**WHAT TO DO**.
1. In the court decision on judge R.Č.'s participation, by what vote did the Constitutional Court annul its decision of 15 November 2019?
2. Extend the court decision on judge R.Č.'s participation, beginning right after its final sentence.

**PASSAGE**.

2. On 18 February 2021 the Constitutional Court, not including, inter alia , judge R.Č., decided to annule its decision of 15 November 2019 on the grounds that judge R.Č. should have not taken part in the consideration of the case because of his prior involvement in the proceedings before the Bar Association’s administrative board. The decision was taken by five votes against two. One of the dissenting judges was of the view that the annulment of the impugned decision would risk precluding the applicant’s right to complain within the Convention system.
3. On 11 November 2021 the Constitutional Court, in a composition not including judge R.Č. and the two remaining members of the original composition, considered the applicant’s complaint and unanimously decided not to accept it for consideration.
4. The applicant complained under Article 6 § 1 of the Convention that his case had not been heard by an impartial tribunal because the Constitutional Court’s panel, which had decided on his constitutional complaint on 15 November 2019, had included judge R.Č. who had also been a member of the Bar Association’s administrative board that had dismissed his application to be included in the list of attorney candidates.
THE COURT’S ASSESSMENT
5. The Court notes that the Government invoked Rule 44D of the Rules of Court in relation to certain of the applicant’s representative’s submissions, including his allegation that judge R.Č. must have learned about the present case being pending before the Court from someone who worked at the Court.
6. The Court does not consider it necessary to deal with this argument as an objection relating to an alleged abuse of the right of application (see Beg S.p.a. v. Italy , no. 5312/11, § 70, 20 May 2021) or in any other way since the application is in any event inadmissible for the following reasons.
7. The Court recalls that to deprive an individual of his or her status as a “victim” the national authorities have to acknowledge, either expressly or in substance, and then afford redress for, the breach of the Convention (see Kumitskiy and Others v. Russia , nos. 66215/12 and 4 others, § 15, 10 July 2018, and Amuur v. France , judgment of 25 June 1996, Reports of Judgments and Decisions 1996‑III, p. 846, § 36).
8. In the present case, the Constitutional Court annulled the decision which had given rise to the applicant’s grievance, noting that judge R.Č. should have not taken part in the consideration of the applicant’s case before the Constitutional Court due to his prior involvement in the matter. By doing this the domestic authorities have recognised, at least in substance, the breach of the applicant’s right to an impartial tribunal (see Aleksanyan v. Russia (dec.), no. 7010/05, 27 March 2008, and Katayeva and Katayev v. Russia (dec.), no. 45550/99 , 6 July 2004). It remains to be decided whether the domestic authorities afforded the applicant redress for this breach and, if so, whether the redress can be considered sufficient.

**ENTRIES SHOWN**.

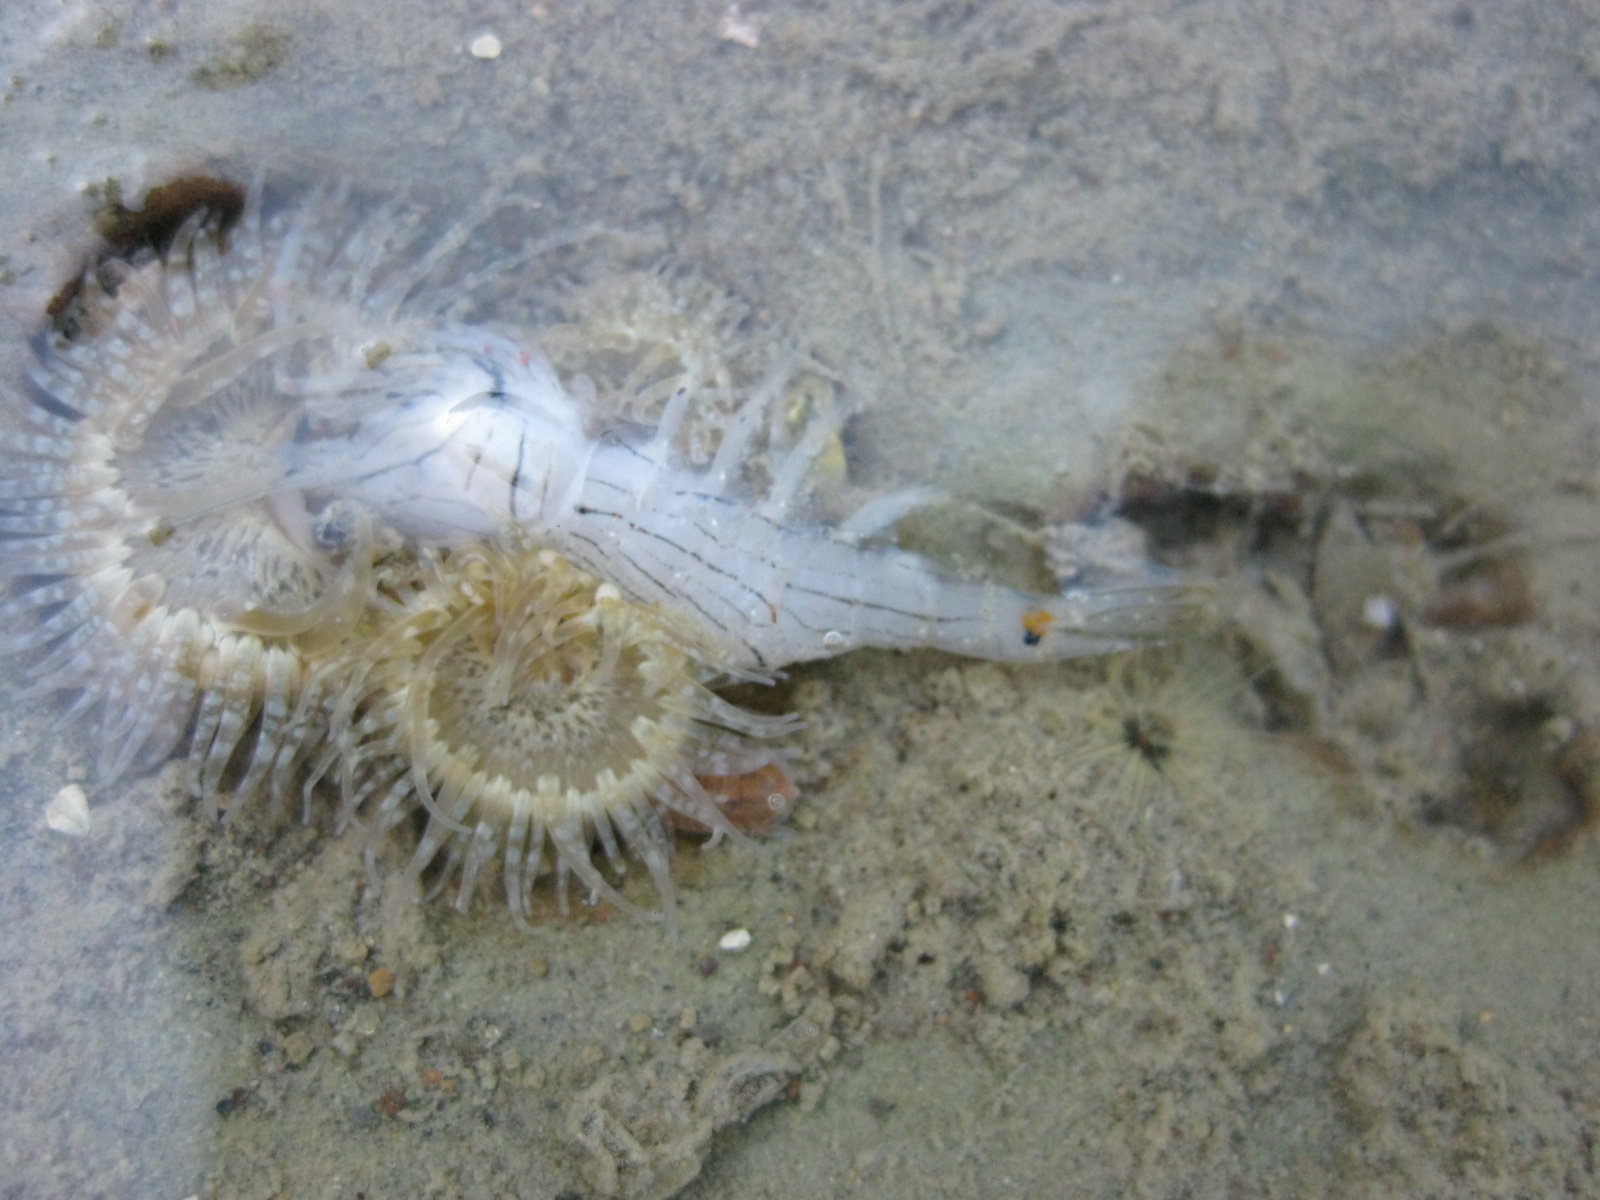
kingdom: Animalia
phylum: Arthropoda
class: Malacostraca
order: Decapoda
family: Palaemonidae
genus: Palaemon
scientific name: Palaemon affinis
---
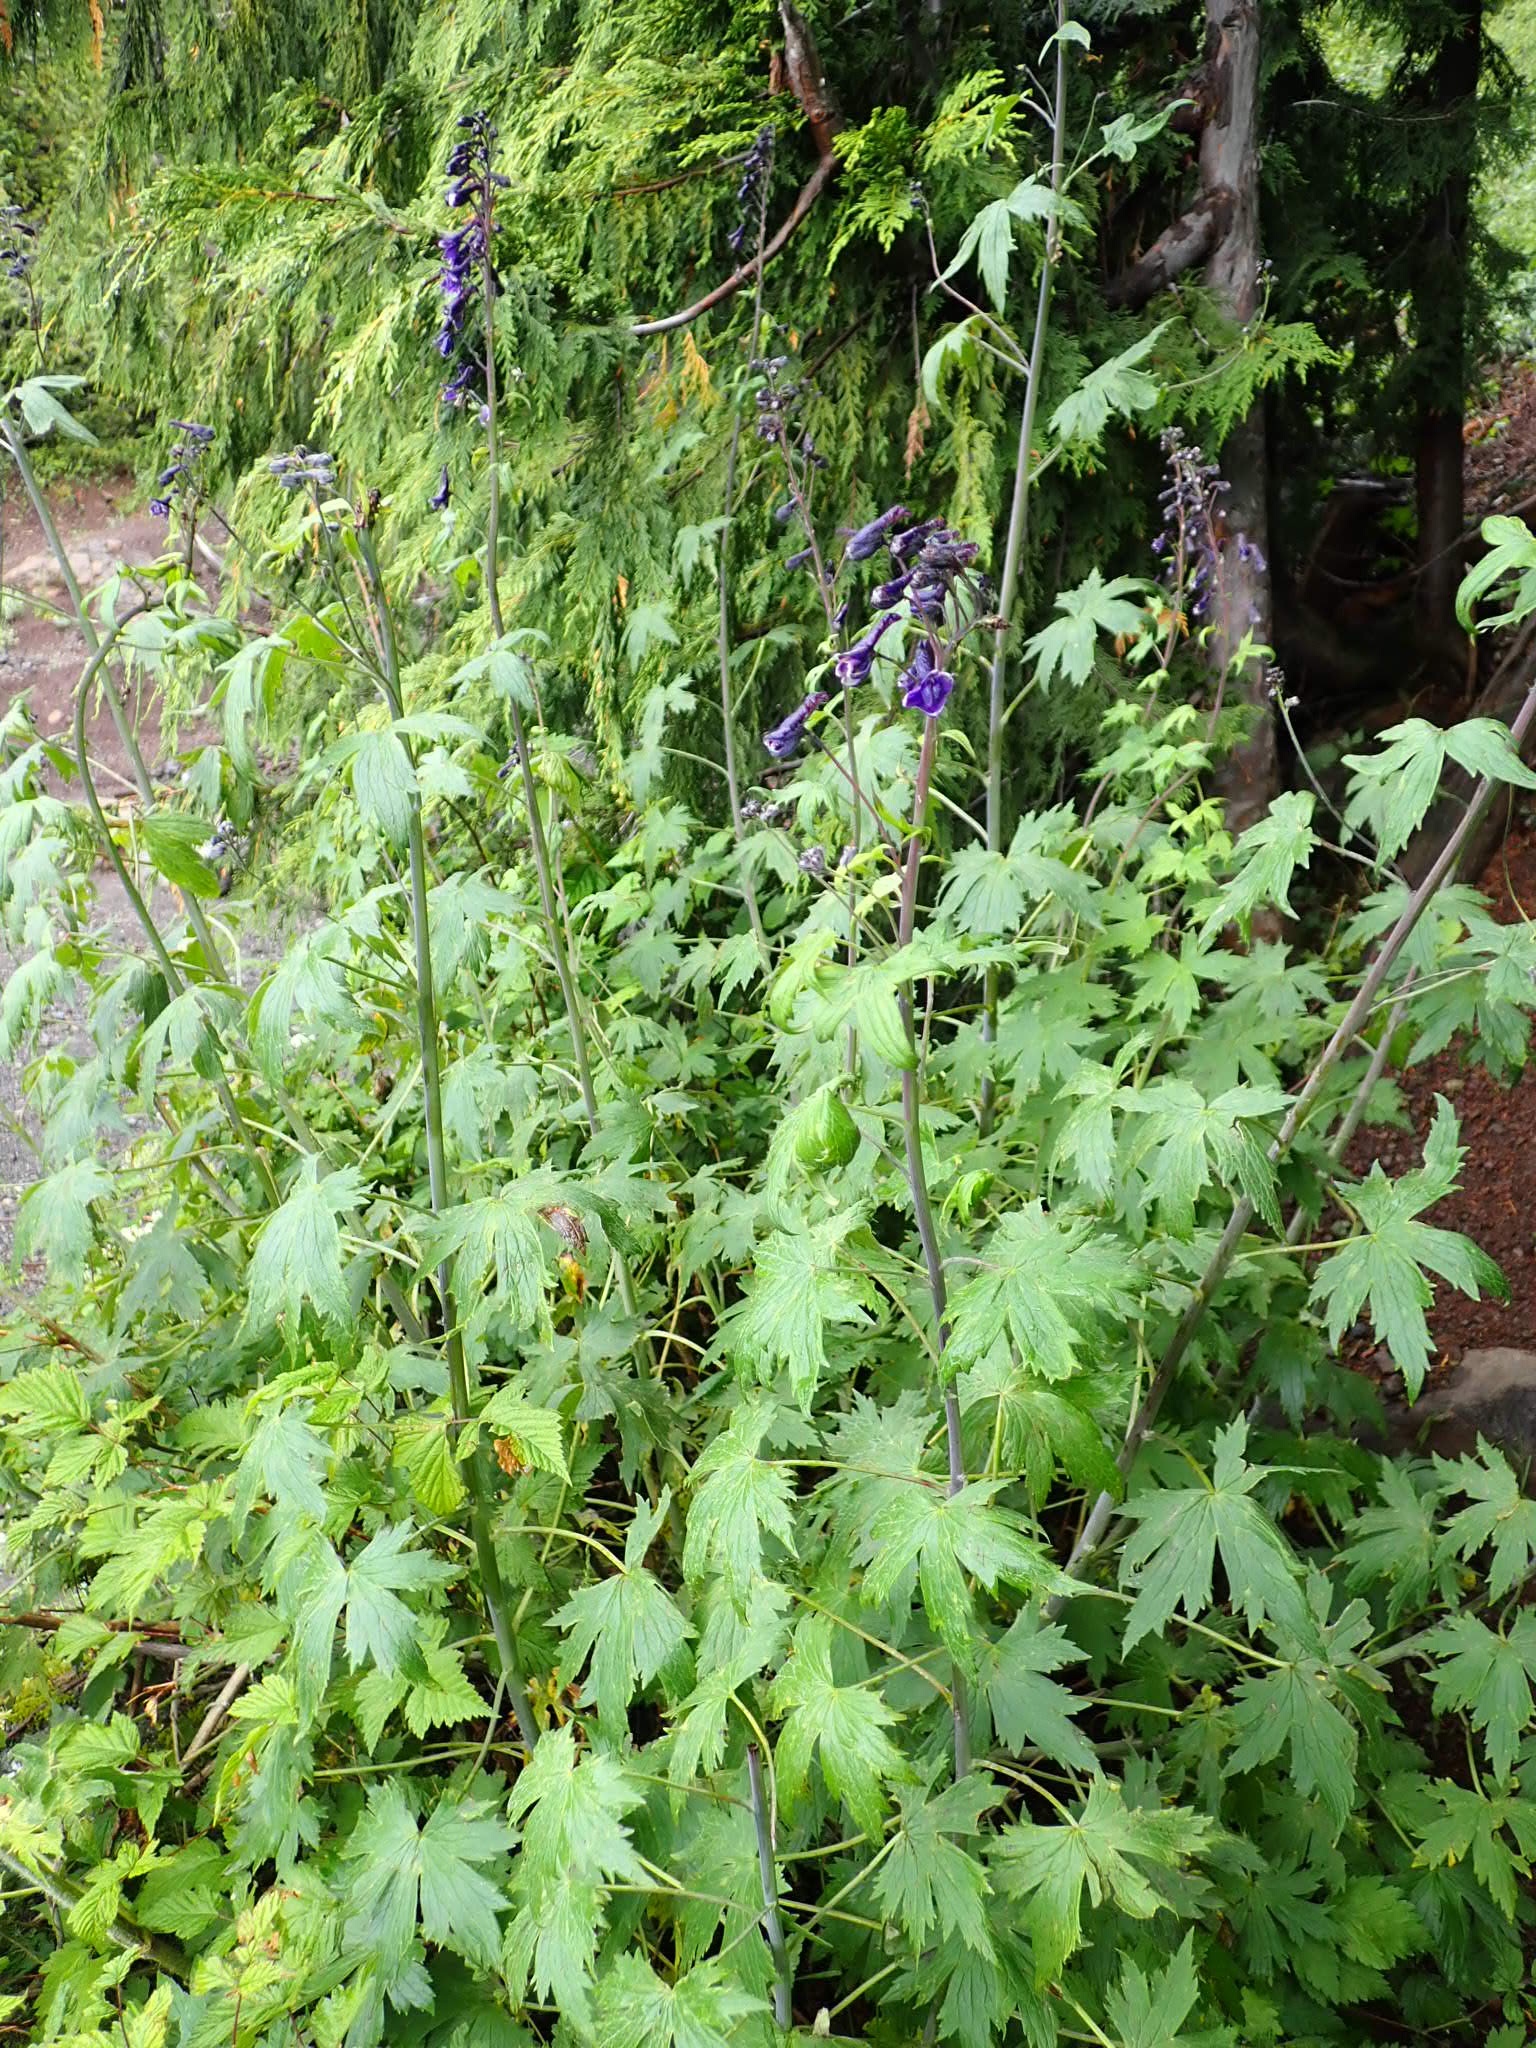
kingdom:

**EXERCISE RESPONSES**.
1. Five votes against two.

2.
9. The Court notes that by its decision of 18 February 2021 the Constitutional Court ordered a fresh examination of the applicant’s case. As regards the applicant’s argument that during such fresh examination his constitutional complaint should have been decided by a reasoned decision on the merits in order to eliminate any doubt about fairness of the proceedings, the Court refers to its established case-law to the effect that for the national superior courts – such as the Constitutional Court – it suffices, when declining to admit a complaint, to simply refer to the legal provisions governing that procedure if the questions raised by the complaint – as in the present case –are not of fundamental importance (see, among many authorities, Suhadolc v. Slovenia (dec.), no. 57655/08, 17 May 2011, and, regarding the same grounds for the dismissal of the constitutional complaint as in the present case, Ahac and Others v. Slovenia (dec.) [Committee], no. 80531/12, 16 March 2021). It further observes that, in the new proceedings, the Constitutional Court decided the applicant’s constitutional complaint in a composition which did not include judge R.Č. or any of the remaining judges involved in the initial consideration of the case. There is no indication of any arbitrariness or any procedural shortcoming undermining the fairness of these fresh proceedings.
10. Therefore, the Court finds that the applicant was afforded the opportunity to have his claim determined anew in accordance with a fair procedure. This can be regarded as sufficient redress for the alleged unfairness of the proceedings by which the applicant’s constitutional complaint was initially decided. Therefore, the applicant can no longer claim to be a victim of the alleged violation.
It follows that the application is incompatible ratione personae with the Convention and must be rejected in accordance with Article 35 §§ 3 (a) and 4 of the Convention.
For these reasons, the Court, unanimously,
Declares the application inadmissible.
Done in English and notified in writing on 2 June 2022.